Wednesday, November 20, 2013

TEN THINGS REQUIRED FOR YOUR DEBT CONSOLIDATION MOVE




Debt consolidation can be a very ugly word but when one finds his finances getting out of control, the only viable option is to take out a debt consolidation loan. However before one takes that step there are a few vital checklists or/ and requirements one should have and do.These are:
1.       What is your real motive for wanting to consolidate your debt? Is there no other viable and more attractive option? Also since the basic principle of debt consolidation is that of taking out a single large loan and using this loan to clear all existing debts, a situation which results in lower payments over a longer period of time, thus making you to eventually pay more, it is advisable to  take an alternative option if it is available.
2.       Endeavour to pay more than the required minimum monthly payments off your credit card debts if possible, with a target of clearing all by the next 12 to 18 months.
3.       Sell your assets to clear your debts. This is a more preferable route to take.  Instead of rescheduling your debts, you can try pay off some or all of your debts by selling some unwanted valuables and other items. You can sell to dealers, on EBay, place adverts on classifieds, even sell special books on Amazon. If you own your own house and the debts are astoundingly high, downsizing might be a better option in order to release equity.
4.       Mortgage/ Re-mortgage: if you own a property or your own home, you can access the lowest interest rates available by taking out a new mortgage to pay off your existing mortgage (if there is any)and also get enough funds to repay your other debts. Should paying out your existing mortgage invite sanctions in terms of penalty charges you should take a second mortgage with your existing lender. The interest rate on this is most likely to be higher than the first option.
5.       Get a secured loan with a different lender:   In case you have missed out already or have been late with a payment and it has affected your credit score and it has become too low for your mortgagor, a secured loan with another lender is an option. However a secured loan under these circumstances is much more expensive and the lenders are quick to repossess your home if payments are missed. You should only take this route if you are very certain of making the payments.
No matter how bad your credit history is, as long as all your payments for the next 1 to 3 years are made, you can replace the loan with either a mortgage or a re-mortgage as soon as your credit score improves. Always make sure you read the fine print in the agreements as some even carry penalties for early payment of a secured loan.

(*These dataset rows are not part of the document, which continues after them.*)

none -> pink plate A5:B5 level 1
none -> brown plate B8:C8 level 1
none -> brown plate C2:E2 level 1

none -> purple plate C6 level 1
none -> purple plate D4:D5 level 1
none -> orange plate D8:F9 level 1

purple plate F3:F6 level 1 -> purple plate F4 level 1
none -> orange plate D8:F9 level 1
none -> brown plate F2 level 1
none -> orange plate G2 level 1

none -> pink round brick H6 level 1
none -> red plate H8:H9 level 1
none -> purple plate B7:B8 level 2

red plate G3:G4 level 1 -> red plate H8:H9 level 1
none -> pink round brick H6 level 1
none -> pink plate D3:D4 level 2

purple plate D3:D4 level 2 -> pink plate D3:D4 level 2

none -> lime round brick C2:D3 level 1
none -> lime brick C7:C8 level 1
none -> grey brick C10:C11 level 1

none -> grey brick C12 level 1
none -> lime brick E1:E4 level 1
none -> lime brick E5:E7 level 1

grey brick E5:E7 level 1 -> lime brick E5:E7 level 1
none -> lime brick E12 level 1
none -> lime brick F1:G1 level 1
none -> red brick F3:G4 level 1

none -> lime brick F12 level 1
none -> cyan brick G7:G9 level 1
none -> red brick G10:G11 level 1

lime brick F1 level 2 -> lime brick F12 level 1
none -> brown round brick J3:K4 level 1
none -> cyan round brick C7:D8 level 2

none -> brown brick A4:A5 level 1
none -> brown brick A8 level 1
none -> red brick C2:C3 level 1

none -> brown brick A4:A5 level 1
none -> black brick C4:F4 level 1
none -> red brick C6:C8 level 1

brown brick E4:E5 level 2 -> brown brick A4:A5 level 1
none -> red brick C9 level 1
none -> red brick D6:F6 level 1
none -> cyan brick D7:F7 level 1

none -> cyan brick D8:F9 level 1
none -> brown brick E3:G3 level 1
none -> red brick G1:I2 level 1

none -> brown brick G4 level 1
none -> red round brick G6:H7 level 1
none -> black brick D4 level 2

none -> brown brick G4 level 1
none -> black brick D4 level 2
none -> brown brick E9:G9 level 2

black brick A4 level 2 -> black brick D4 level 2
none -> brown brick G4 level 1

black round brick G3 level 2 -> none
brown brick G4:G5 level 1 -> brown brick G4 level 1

6.       Unsecured Loan:   If a property or other assets are not readily available, an unsecured loan is another option. However an unsecured loan is usually for a shorter period of time, up to a maximum of seven years. As a result of this the monthly payments tend to be higher but the debt reduces faster. As there is no security this loan usually comes with a higher interest rate.
7.       Other Assets Secured Loan:  Assets such as expensive cars, boat or airplane can probably be taken as collateral for a loan. However the interest rate will be far higher than the one secured by property. So if one’s property is not available for whatever reason, getting a loan based on other assets is an option.
8.       The Credit Card Option:  This option is the best for you if your debts are relatively low and you have a good credit history. You can apply for another card with a 0 percent or low interest balance that could be a better alternative to a debt consolidation loan. Take advantage of the 0 percent balance transfer if you are sure you will be able to repay all of the debts in the balance transfer period. However, if you would still have a sizable debt at the end of the balance transfer period, take the permanent low interest rate option. Kindly note that this usually attracts between 2 to 3 percent charge on the balance transfer. In order to make sure you do not fall into the habit of incurring debts again you should close all paid off accounts and cut up all your credit cards.
9.       If you are barely managing to make the minimum monthly payments on your credit cards or your total credit debt keeps increasing monthly, then debt consolidation is definitely an option to really consider.
10.   Do your homework: do an in-depth research on all available options before making your final decision. Kindly note that you might need to marry some available options to suit your particular situation. Speak with several mortgage or loan brokers or lenders in order to get the best option for you.